_PROBLEM:_
Locate every line in the entries below that contains the string "shown", matching case exactly, and copy each such line.
=== INPUT DATA ===
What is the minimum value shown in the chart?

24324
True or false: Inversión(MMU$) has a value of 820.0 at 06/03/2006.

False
===
=== INPUT DATA ===
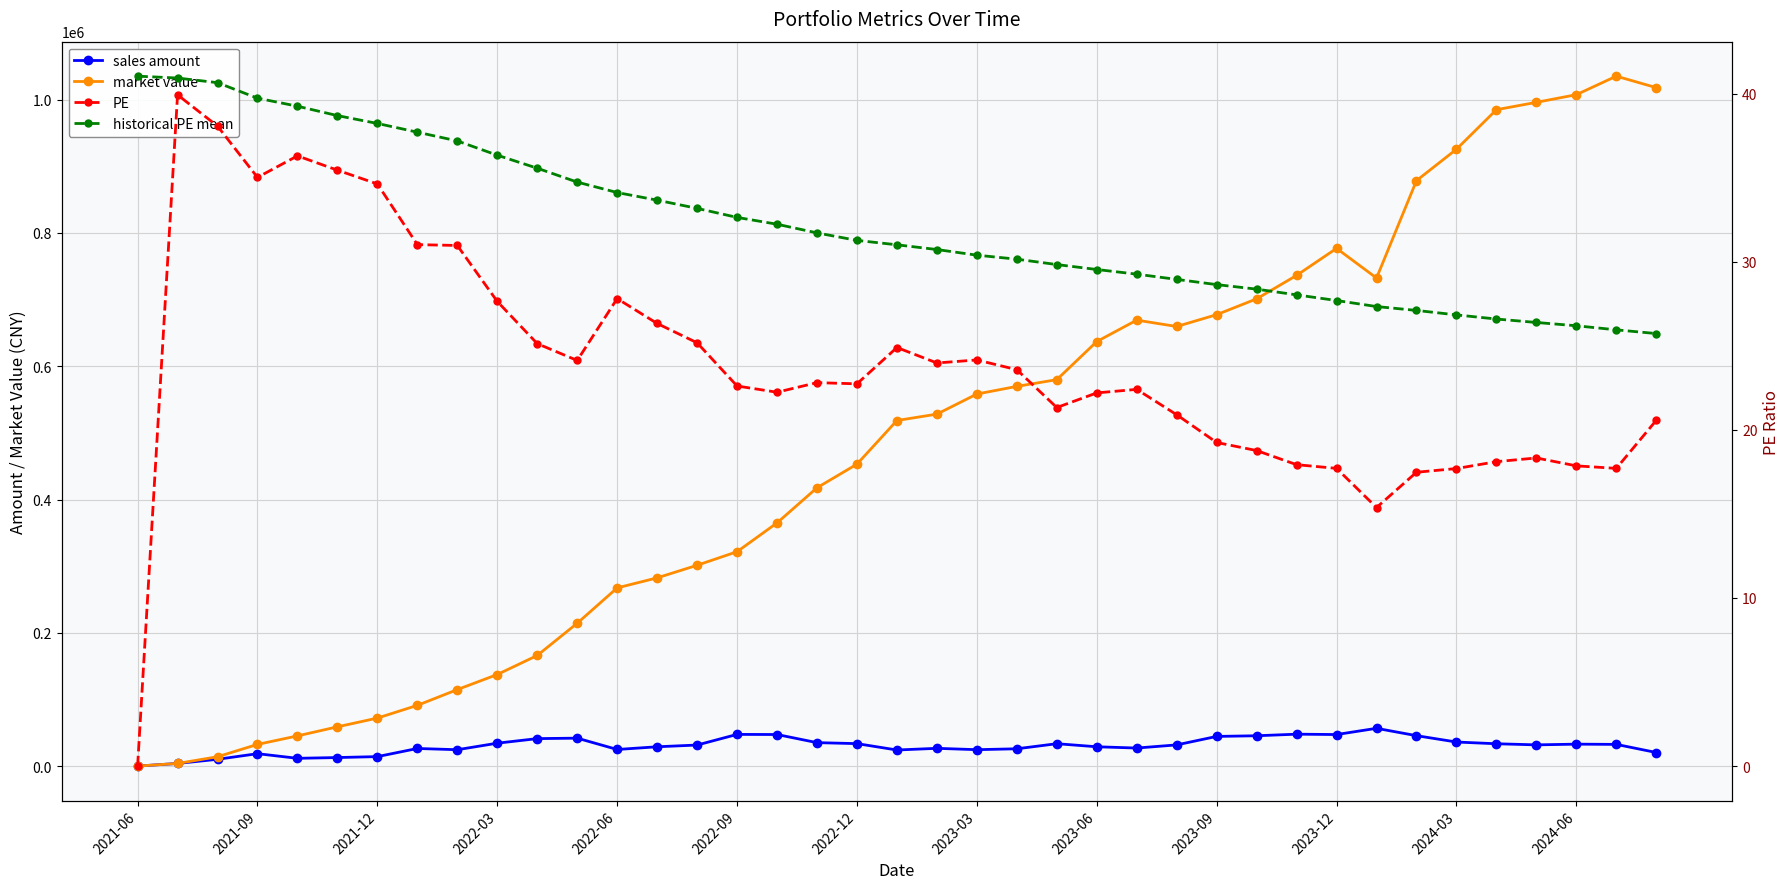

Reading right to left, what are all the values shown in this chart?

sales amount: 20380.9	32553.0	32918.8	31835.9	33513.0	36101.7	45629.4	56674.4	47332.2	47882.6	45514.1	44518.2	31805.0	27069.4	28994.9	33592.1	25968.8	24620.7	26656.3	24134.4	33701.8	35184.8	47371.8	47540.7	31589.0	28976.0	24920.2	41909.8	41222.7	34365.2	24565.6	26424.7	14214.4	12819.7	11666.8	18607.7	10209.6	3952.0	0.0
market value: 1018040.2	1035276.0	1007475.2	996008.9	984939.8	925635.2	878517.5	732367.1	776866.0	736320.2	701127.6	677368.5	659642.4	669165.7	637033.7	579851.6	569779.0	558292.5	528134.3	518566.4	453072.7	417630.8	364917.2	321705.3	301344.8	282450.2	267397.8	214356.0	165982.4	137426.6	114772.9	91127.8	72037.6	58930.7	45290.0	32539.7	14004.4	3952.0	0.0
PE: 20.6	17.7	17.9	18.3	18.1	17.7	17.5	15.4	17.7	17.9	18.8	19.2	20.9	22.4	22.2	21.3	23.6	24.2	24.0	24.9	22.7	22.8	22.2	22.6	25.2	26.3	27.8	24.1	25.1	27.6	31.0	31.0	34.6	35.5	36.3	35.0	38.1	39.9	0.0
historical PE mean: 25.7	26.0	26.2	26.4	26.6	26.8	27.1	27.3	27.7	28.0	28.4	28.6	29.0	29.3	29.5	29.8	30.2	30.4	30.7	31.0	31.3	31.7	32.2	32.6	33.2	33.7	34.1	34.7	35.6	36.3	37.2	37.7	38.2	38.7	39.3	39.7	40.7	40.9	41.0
===
_THE ANSWER:_
What is the minimum value shown in the chart?
Reading right to left, what are all the values shown in this chart?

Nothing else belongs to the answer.